Эдуард Францевич в дверях. Проносится волна людских голов. Эполеты военных, форменные тужурки, сюртуки студентов, изредка мундиры, прически дам, косички гимназисток. Пахнет духами, пудрой, потом, сукном.

— Алексей Бикс, Бикс.

— Где?

— Там, внизу, да вот же с толстой дамой говорит.

— Кто эта такая?

— Ах, счастливая.

Толпа кидается к Биксу. Аплодисменты. Овации. Откуда-то берутся цветы…

— Это самый популярный поэт, Эдуард Францевич.

— Бикс?

— Ах, Бикс, я немного читал.

Высокий, стройный, очень красивый Бикс раскланивается, улыбается.

— Борис Арнольдович. Ваша фамилия на афише. Выступаете?

Боря целует руку Грановской.

— Нет, я только несколько слов. Может быть, и не выступлю, слишком много светил.
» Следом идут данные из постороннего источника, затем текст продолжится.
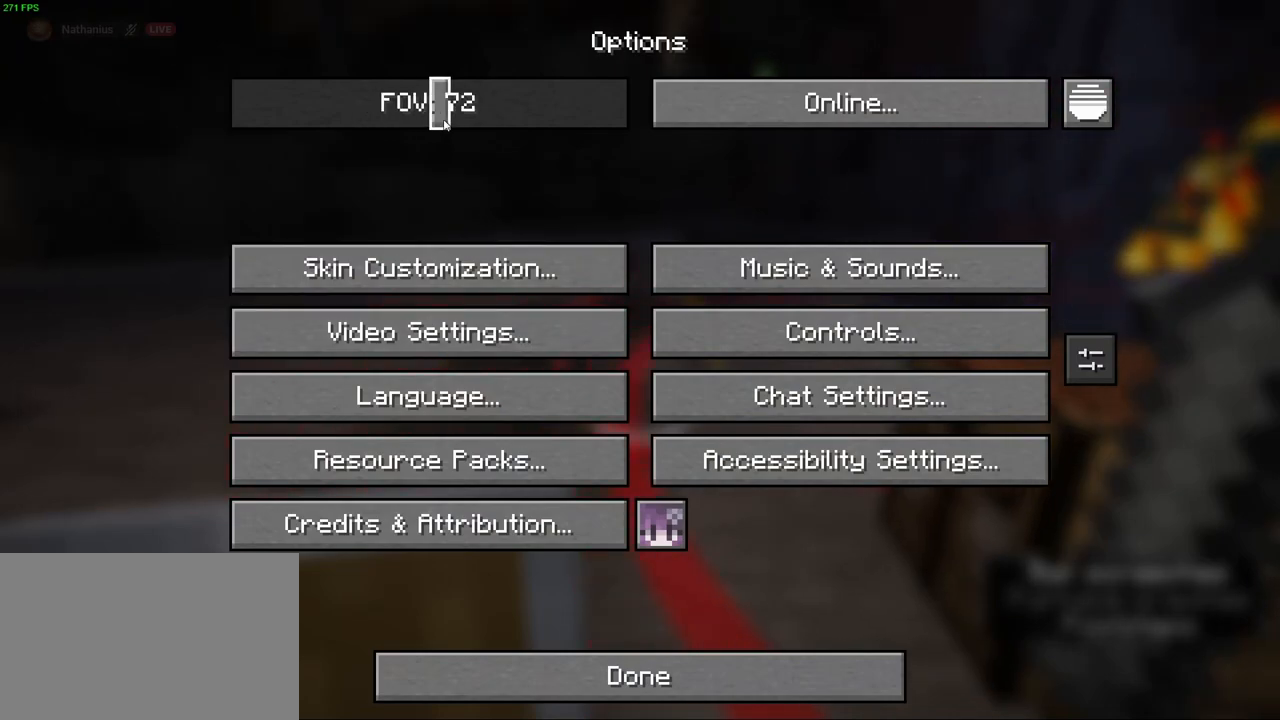
{"keys": [], "mouse": ["left"], "events": []}
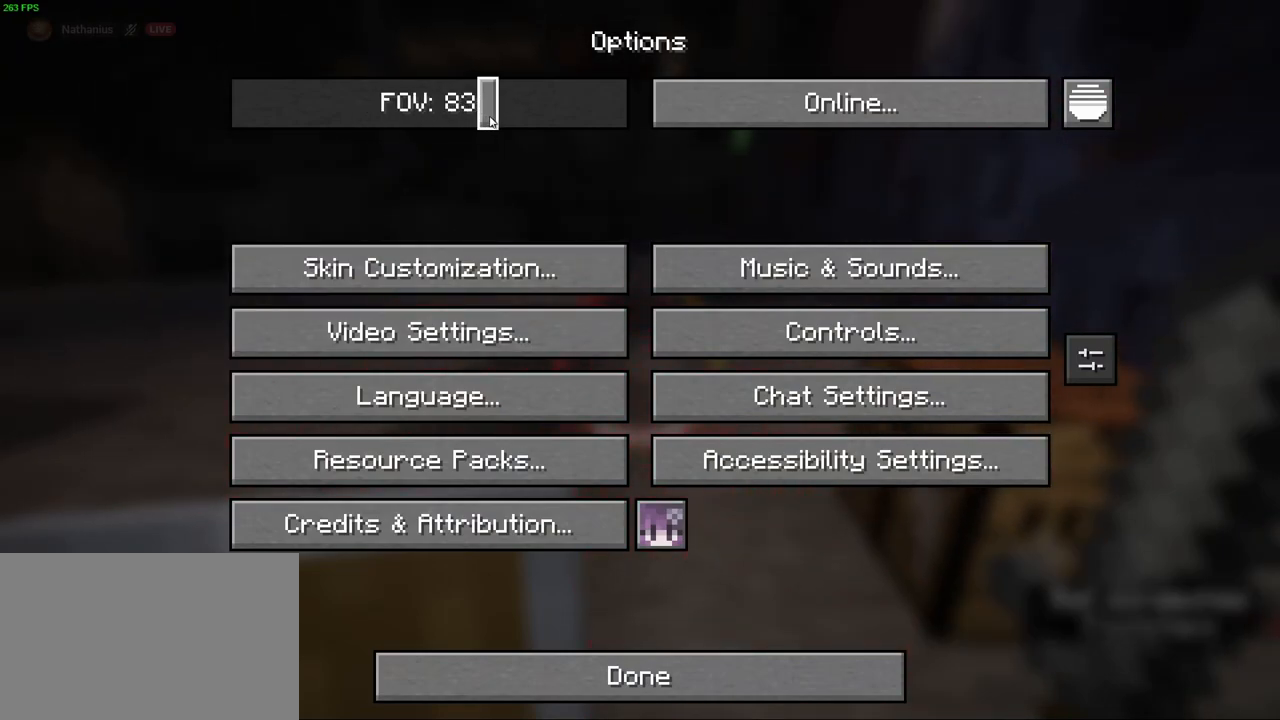
{"keys": [], "mouse": [], "events": [[450, "mouse_left", "up"]]}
— Нет, нет, вы должны обязательно выступить. Я ведь вас пришла послушать. Да, в среду на масляной, не забудьте к нам на маскарад.

— В любом наряде?

— Да, да, конечно, в чем угодно.

— Должно быть что-то необычное?

— Нет, нет, у нас просто.

— Вы будете выступать?

— Не знаю. Мне очень не хочется. Я хотел сказать несколько слов о новых писателях, непризнанных, над ними теперь смеются: Ябликов, Бринц и другие, но здесь такая публика…

— Тем более, тем более, должны выступить. Это произведет впечатление. Пора.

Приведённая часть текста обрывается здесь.